→ Job item: Nothing but the lines from the one containing "The service operates" through the one containing "CrackStreams 2.0 provides", both included, should be given again, each exactly as written below.

(Collected data)
= Beginning of Section =

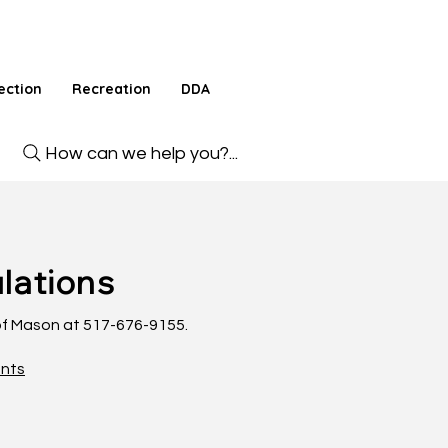
ection
Recreation
DDA
How can we help you?...
lations
 of Mason at 517-676-9155.
ents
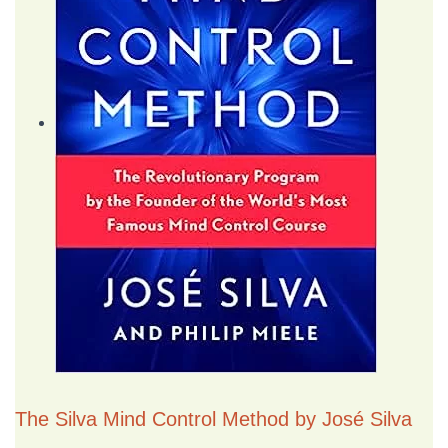
The Silva Mind Control Method by José Silva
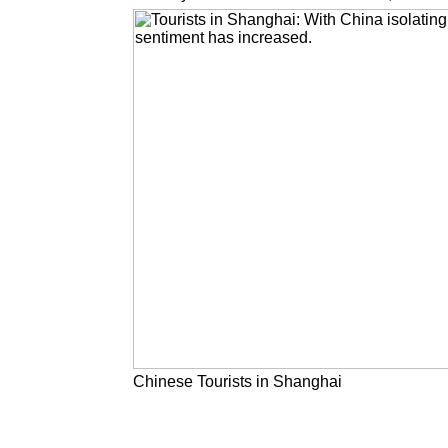
Chinese Tourists in Shanghai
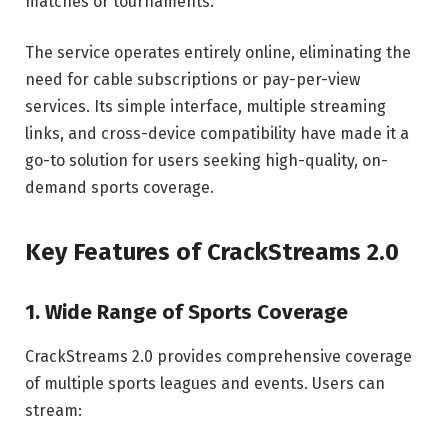
matches or tournaments.
The service operates entirely online, eliminating the
need for cable subscriptions or pay-per-view
services. Its simple interface, multiple streaming
links, and cross-device compatibility have made it a
go-to solution for users seeking high-quality, on-
demand sports coverage.
Key Features of CrackStreams 2.0
1. Wide Range of Sports Coverage
CrackStreams 2.0 provides comprehensive coverage
of multiple sports leagues and events. Users can
stream:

= End of Section =

→ Task solution:
The service operates entirely online, eliminating the
need for cable subscriptions or pay-per-view
services. Its simple interface, multiple streaming
links, and cross-device compatibility have made it a
go-to solution for users seeking high-quality, on-
demand sports coverage.
Key Features of CrackStreams 2.0
1. Wide Range of Sports Coverage
CrackStreams 2.0 provides comprehensive coverage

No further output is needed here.